En cinq ans, le président français a perdu toute crédibilité à leurs yeux. Le Parti socialiste ne manque d’ailleurs pas de fustiger le bilan du gouvernement en matière industrielle. Le secteur a perdu 260 000 emplois entre mi-2008 et mi-2009, puis 72 000 emplois en 2010, selon l'Insee.
Selon Eric Heyer, directeur adjoint de l’Observatoire français des conjonctures économiques (OFCE), "la période de crise a complètement brouillé son bilan. Sarkozy n’a eu de cesse d’éteindre l’incendie de la crise sans pouvoir mettre en place une stratégie de reconstruction."
"Développer la valeur ajoutée française dans certains secteurs"
Nicolas Sarkozy semble pourtant bien décidé à ne pas abandonner ce créneau à ses adversaires. Mardi, il a plaidé pour un "label France", décerné depuis peu à une quarantaine de produits incorporant au moins 50% de valeur ajoutée tricolore. De leur côté, les autres candidats sont bien décidés à ne pas céder sur ce terrain, au point que "les attaques se multiplient pour décrédibiliser l’adversaire et incarner ‘le’ candidat ouvrier", décrypte Eric Bonnet.

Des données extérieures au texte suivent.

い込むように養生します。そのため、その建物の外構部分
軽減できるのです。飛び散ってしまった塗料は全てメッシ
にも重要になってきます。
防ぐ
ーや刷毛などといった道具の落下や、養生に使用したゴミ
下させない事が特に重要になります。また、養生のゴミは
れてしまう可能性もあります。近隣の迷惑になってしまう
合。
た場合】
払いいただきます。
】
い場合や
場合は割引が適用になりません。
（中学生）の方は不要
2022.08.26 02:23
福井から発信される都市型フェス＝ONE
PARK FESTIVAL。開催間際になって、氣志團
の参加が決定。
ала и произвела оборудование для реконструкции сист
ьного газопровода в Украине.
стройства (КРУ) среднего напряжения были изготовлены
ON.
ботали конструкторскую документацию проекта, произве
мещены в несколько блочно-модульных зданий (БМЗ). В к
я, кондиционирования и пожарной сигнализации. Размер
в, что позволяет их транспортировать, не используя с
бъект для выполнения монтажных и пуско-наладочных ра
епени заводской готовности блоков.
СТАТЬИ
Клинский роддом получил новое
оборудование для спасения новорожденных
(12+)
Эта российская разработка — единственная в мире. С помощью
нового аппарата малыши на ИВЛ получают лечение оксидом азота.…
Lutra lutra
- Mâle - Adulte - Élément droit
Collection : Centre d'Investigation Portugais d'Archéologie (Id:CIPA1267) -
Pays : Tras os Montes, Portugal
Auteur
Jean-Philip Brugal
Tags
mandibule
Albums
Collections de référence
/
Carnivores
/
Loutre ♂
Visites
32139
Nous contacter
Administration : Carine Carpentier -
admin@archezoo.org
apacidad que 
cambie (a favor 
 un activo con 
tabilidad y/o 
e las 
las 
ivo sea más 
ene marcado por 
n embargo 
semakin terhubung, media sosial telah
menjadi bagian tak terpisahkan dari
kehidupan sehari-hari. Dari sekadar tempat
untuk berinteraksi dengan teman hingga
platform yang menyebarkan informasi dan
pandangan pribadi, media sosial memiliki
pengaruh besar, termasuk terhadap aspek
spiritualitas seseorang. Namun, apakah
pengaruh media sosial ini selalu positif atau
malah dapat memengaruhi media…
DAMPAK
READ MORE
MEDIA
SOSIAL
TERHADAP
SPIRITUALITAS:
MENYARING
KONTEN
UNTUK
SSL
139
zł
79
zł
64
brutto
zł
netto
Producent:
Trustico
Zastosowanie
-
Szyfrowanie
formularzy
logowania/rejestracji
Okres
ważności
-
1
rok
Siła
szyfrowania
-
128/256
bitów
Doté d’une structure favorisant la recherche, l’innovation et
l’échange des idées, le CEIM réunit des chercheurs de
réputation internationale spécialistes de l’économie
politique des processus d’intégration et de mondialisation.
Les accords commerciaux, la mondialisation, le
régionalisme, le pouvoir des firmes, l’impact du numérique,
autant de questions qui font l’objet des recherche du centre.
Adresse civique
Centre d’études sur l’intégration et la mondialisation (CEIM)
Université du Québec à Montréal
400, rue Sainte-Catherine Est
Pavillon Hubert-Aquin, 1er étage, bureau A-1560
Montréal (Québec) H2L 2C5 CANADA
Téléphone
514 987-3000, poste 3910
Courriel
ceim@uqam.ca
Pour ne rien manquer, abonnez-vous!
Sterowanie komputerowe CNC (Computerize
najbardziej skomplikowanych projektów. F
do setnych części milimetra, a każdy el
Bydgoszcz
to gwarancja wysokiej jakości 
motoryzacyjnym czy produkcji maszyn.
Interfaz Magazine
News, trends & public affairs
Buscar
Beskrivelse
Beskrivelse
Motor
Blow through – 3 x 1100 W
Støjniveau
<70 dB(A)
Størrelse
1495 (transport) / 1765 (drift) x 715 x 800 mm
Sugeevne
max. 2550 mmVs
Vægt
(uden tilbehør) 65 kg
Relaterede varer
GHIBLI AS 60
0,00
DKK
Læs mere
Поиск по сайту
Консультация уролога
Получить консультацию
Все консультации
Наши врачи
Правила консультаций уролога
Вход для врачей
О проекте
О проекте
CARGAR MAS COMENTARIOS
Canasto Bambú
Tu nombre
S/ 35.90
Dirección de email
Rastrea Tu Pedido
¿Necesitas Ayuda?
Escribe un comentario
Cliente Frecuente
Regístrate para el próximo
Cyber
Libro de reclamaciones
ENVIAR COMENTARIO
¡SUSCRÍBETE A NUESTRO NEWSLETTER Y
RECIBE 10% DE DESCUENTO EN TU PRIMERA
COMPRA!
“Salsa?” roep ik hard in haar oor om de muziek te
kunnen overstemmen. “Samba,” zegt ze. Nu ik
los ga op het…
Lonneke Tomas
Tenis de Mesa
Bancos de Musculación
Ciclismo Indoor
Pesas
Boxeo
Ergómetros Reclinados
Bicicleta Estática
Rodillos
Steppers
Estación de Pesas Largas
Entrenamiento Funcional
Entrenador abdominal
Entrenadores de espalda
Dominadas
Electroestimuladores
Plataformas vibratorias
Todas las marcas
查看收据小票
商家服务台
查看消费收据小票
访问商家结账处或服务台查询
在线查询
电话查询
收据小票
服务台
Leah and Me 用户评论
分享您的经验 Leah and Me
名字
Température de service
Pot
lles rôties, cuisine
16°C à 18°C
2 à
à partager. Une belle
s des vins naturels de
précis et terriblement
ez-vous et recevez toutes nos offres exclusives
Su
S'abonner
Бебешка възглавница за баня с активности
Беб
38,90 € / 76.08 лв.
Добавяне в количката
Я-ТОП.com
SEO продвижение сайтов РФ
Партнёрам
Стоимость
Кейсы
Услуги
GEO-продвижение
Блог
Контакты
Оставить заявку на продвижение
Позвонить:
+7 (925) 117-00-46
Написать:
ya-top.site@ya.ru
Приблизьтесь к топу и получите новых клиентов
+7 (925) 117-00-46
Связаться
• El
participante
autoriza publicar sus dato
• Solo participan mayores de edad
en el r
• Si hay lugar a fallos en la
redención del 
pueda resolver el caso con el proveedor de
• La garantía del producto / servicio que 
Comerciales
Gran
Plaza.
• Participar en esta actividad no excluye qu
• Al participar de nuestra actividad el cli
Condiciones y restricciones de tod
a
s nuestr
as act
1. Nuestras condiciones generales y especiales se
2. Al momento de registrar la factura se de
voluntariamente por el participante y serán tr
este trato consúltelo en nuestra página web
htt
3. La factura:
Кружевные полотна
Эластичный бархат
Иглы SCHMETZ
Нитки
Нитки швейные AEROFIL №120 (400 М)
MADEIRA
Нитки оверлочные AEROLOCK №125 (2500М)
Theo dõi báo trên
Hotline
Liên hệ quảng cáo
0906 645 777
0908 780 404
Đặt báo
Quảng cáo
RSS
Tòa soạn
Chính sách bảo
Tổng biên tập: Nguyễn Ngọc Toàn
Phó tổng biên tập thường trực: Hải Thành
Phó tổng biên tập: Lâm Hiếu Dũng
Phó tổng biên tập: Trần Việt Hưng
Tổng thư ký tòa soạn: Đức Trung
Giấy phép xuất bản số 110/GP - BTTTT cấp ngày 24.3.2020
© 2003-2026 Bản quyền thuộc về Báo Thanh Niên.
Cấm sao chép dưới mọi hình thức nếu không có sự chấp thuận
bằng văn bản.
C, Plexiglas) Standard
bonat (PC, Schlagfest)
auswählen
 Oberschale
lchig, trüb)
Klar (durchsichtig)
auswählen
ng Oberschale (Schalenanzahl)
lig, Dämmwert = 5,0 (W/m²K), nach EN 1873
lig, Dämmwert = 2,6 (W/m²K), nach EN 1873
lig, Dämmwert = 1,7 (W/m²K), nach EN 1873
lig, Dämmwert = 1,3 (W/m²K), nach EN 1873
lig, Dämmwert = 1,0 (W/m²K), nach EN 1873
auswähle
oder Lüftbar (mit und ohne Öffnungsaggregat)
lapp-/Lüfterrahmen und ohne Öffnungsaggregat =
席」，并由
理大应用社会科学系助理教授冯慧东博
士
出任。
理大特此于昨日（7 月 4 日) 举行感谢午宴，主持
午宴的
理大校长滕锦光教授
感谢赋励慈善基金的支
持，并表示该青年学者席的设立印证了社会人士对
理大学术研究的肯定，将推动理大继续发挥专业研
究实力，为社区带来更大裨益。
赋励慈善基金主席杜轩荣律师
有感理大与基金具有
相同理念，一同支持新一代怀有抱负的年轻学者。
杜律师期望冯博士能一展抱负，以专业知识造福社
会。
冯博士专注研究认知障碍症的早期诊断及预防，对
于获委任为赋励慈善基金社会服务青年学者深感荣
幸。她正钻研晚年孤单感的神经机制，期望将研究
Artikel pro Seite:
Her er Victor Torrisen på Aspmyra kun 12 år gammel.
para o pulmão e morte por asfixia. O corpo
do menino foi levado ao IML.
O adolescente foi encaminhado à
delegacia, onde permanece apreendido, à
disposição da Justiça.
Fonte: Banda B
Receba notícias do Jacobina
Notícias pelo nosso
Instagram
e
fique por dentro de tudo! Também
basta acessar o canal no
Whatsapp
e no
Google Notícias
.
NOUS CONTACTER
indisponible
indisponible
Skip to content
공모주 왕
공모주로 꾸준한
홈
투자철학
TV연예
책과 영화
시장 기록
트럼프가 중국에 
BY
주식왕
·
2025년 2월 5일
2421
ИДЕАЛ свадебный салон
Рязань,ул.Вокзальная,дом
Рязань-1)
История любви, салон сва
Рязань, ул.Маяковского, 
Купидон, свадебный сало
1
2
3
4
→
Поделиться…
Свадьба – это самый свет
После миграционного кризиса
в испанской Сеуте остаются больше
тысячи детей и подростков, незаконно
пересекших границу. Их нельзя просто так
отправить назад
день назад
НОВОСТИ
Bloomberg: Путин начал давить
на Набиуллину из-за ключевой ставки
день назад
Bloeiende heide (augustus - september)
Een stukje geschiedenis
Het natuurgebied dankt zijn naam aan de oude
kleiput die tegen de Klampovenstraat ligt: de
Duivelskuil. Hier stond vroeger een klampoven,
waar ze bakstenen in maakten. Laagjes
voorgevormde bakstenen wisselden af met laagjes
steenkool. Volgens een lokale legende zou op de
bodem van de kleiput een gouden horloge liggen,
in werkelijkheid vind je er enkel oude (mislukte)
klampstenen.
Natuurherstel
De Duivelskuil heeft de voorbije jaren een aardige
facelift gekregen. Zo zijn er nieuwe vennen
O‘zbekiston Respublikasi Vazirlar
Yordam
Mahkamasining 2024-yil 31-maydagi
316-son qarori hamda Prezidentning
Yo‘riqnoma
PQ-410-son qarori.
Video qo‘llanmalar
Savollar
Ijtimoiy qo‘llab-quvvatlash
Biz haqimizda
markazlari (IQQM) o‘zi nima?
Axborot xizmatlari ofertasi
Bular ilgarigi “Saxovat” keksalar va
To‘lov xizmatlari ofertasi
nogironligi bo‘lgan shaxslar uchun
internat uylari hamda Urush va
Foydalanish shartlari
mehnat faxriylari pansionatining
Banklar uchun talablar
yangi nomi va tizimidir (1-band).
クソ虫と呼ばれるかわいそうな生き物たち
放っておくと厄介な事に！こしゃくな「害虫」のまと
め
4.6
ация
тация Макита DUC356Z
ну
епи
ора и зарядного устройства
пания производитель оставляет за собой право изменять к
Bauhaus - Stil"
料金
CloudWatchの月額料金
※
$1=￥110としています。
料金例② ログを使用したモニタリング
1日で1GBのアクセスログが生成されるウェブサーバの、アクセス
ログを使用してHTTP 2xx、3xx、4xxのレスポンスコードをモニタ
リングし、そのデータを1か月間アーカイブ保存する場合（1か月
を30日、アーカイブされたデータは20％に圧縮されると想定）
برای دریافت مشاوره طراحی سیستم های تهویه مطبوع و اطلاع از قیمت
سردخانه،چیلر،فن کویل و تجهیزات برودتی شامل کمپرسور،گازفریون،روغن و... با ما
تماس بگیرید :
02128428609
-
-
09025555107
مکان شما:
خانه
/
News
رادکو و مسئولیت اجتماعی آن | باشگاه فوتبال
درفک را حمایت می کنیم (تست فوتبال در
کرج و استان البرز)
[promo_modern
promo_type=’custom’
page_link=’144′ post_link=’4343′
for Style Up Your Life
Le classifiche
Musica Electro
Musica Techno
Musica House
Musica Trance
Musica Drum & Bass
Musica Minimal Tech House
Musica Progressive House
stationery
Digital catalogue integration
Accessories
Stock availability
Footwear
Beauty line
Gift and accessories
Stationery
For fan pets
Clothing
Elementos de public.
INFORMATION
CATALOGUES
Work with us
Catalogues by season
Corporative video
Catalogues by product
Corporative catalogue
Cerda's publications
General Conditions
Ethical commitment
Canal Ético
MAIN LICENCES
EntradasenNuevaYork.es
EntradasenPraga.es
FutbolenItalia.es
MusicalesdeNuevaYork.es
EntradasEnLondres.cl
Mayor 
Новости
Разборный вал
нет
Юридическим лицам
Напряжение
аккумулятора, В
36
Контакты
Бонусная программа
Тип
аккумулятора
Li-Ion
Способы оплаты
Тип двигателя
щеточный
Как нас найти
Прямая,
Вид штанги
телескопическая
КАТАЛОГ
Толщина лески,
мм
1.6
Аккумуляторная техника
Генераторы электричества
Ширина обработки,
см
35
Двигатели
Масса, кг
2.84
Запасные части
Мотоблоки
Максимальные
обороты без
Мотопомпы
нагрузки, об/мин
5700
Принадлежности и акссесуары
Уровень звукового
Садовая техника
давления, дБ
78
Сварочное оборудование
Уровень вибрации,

Mais Eric Heyer déplore cette guerre des slogans, qui résonne plus comme un plan de communication qu’une réelle politique de réindustrialisation. "Les candidats proposent une vision simpliste en incitant à acheter français juste pour le principe", souligne-t-il. "Il serait plus judicieux de mettre en place de vraies politiques pour développer la valeur ajoutée française dans certains secteurs".
Et de rappeler que la France reste le troisième pays d’accueil en matière d’investisseurs étrangers. "La France doit utiliser sa valeur ajoutée pour s’illustrer dans certains secteurs de l’industrie, indique-t-il. On pourra alors dire ‘consommer les produits français car ce sont les meilleurs’".